━━ Supplied material ━━
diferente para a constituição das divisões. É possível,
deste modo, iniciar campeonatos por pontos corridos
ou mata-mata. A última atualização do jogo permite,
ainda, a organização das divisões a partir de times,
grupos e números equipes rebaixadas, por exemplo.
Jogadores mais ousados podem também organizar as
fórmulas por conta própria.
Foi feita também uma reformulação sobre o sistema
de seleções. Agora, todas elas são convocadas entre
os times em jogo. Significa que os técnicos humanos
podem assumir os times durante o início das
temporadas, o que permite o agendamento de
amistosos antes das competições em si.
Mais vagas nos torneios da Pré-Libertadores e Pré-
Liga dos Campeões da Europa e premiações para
━━━
• _Work required_: Lines containing the string "também" are the ones to copy from the entries above.

• _Your response_:
Jogadores mais ousados podem também organizar as
Foi feita também uma reformulação sobre o sistema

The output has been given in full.